Introducing Our New Director of Instructor Training
Hi! My name is Karen Word and I am your new Director of Instructor Training with The Carpentries! Over the next three years, I will be overseeing a major expansion to this program, thanks to funding from the Chan Zuckerberg Initiative. I am thrilled to be here! I am writing to share my excitement with you, along with some thoughts on where we have been and where we are heading with this program.
I have been working with The Carpentries since 2017 as Deputy Director of Instructor Training, so you may be wondering what’s changed. That role was a part time, in-kind time donation through a postdoctoral appointment at UC Davis with the Lab for Data Intensive Biology. The CZI grant allows me to work directly for The Carpentries and focus on my favourite ‘passion projects’ with the blessing of full-time attention.
Why do I love this job? If you are reading this post, you may already be sold on The Carpentries. Here are a few of my favourite things:
- We raise awareness about educational best practices across disciplinary, institutional, and global boundaries through our highly rated Instructor Training program
- We connect and support people across those same boundaries, disrupting tendencies towards siloing and isolation in research, through our healthy community of volunteers
- We ‘walk the walk’, striving to apply the same principles we teach in Instructor Training to the many ways we teach and learn from each other, continually optimising health and performance as a staff team
- We support researchers in adopting tools and practices that can make their work more effective, open, and reproducible through our astonishingly impactful workshop program.
For someone looking to have a positive impact on the global research community, you simply cannot ask for a better place to invest effort. The Carpentries has accomplished so much so far. Think, for a moment, about what “more” can mean.
So, a key goal over the next three years will be scaling up our Instructor Training program. But what will expansion look like? Crucially, this is not for me to decide. The Carpentries is a community-driven organisation, and increased staff time means we have more ways to serve our community. At this moment, we are working to establish governance within the sub-community of Instructor Trainers. We have a temporary Trainers Leadership panel working to propose a governance structure and hold elections within the next 3-6 months.
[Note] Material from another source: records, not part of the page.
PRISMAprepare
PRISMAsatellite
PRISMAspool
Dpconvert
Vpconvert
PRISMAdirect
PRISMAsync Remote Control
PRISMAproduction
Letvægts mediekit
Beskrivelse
The counsel of this group as well as the broader community of Instructor Trainers will be vital in guiding a healthy and sustainable growth process.
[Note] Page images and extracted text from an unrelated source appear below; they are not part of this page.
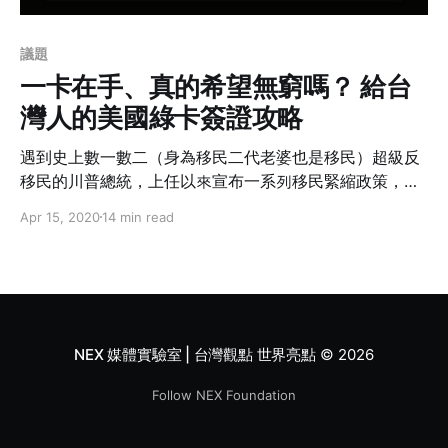
議題
一卡在手、真的希望無窮嗎？ 給台
灣人的美國綠卡簽證攻略
遇到史上數一數二（身為移民二代老婆也是移民）超級反
移民的川普總統，上任以來宣布一系列移民緊縮政策，更
令不少人感到卻步。讓移民律師團隊帶你來了解川普的移
Apr 15, 2020
14 min read
民新政。
NEX 媒體實驗室 | 台灣觀點 世界亮點
© 2026
Follow NEX Foundation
In addition to feedback from our Trainer community on the expansion process, The Carpentries will also need more and better data on the functionality and impact of the Instructor Training program itself, particularly as it continues to grow and change. We are in the process of hiring a new Deputy Director of Instructor Training who will work with me to support and evaluate the program. I am excited to see the program through their eyes and to learn from their ideas and efforts. Together we will also be working to overhaul and improve behind-the-scenes workflows that support this program to sustain it beyond the three-year funding term.
As we work to expand and improve our existing Instructor Training program, we will also now be able to support some of the many ideas for branching out in new directions that have been bandied about the community for a number of years. These might include refresher training and other professional development opportunities for existing instructors, modularised workshops to teach instructional best practices for non-Carpentries settings, and longer-format Instructor Training workshops. No promises on any of these yet, but these and other ideas will be on the table as staff and community come together to choose our path ahead.
I am lucky to have had a varied and adventure-filled career in science and teaching. Once upon a time my cow eye dissection demonstration was a model of science museum prowess. I brought high schoolers from zero to hero in remedial math and conquered fears of dirty shoes to discover wonder in a local wetland. I cheered hundreds of community college students and thousands of university students on their way through biology course work. I braved sun and rain and snow to collect data on fish and birds and frogs and bears; I learned bench skills I never dreamed of, from measuring and pipetting to soldering and melting glass. I surmounted programming challenges without training. I gained the respect of people I admired. Nonetheless, I hope that at the end of the next three years I will look back with the greatest pride on the things I – and we – have yet to accomplish here.
Through my career I have also become familiar with struggle, through my own experiences and those of others I have met along the road. Struggle is everywhere, but the research world has its own unique landscape of pitfalls, threats, and thorny labyrinths. By empowering researchers with training, expanding awareness of educational best practices, and connecting people to a healthy and inclusive community, The Carpentries is not just doing things right; we are righting wrongs. This is why it is possible to operate a community of volunteers in the time-poor landscape of academic and professional research. This is why I find such tremendous satisfaction in my work, and why the next three years are going to be the best yet.
Come and talk to me! I look forward to seeing you around!